[Start of section]
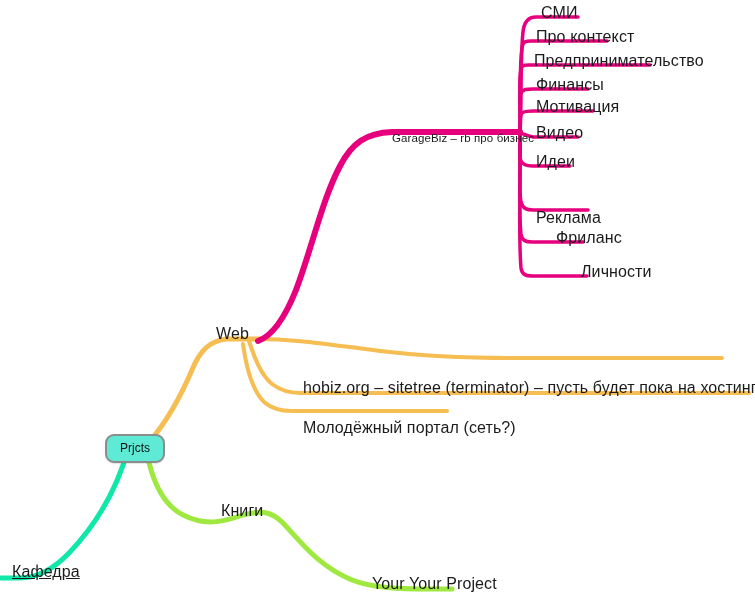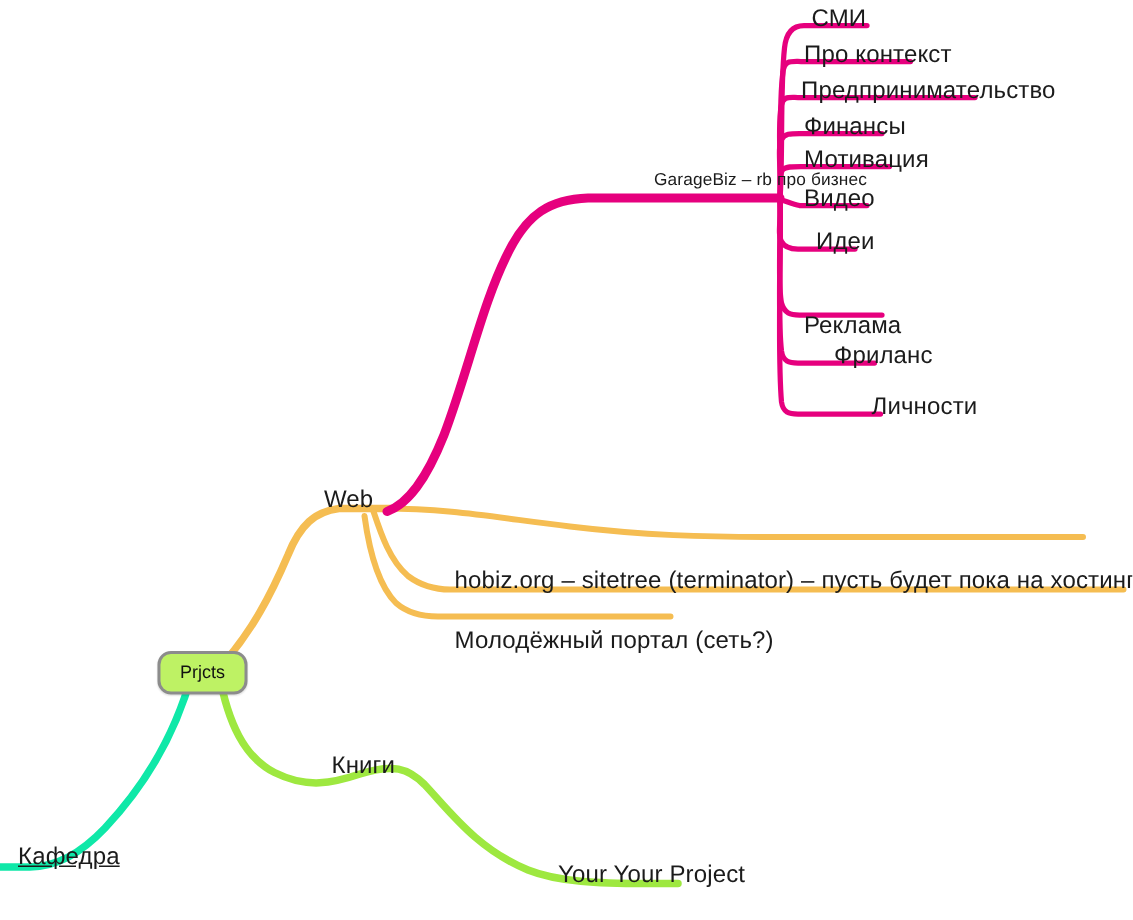--- a/index.html
+++ b/index.html
@@ -93,7 +93,7 @@
 
   <div class="node-label" style="left:216px; top:327px;">Web</div>
 
-  <div class="node-label big" style="left:392px; top:114px;margin-left:44px;">GarageBiz – rb про бизнес</div>
+  <div class="node-label big" style="left:392px; top:132px;">GarageBiz – rb про бизнес</div>
 
   <div class="node-label" style="left:221px; top:504px;">Книги</div>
[End of section]
Work item:
Retype the listing exactly. Leave out its pictures.

Result of this task:
--- a/index.html
+++ b/index.html
@@ -93,7 +93,7 @@
 
   <div class="node-label" style="left:216px; top:327px;">Web</div>
 
-  <div class="node-label big" style="left:392px; top:114px;margin-left:44px;">GarageBiz – rb про бизнес</div>
+  <div class="node-label big" style="left:392px; top:132px;">GarageBiz – rb про бизнес</div>
 
   <div class="node-label" style="left:221px; top:504px;">Книги</div>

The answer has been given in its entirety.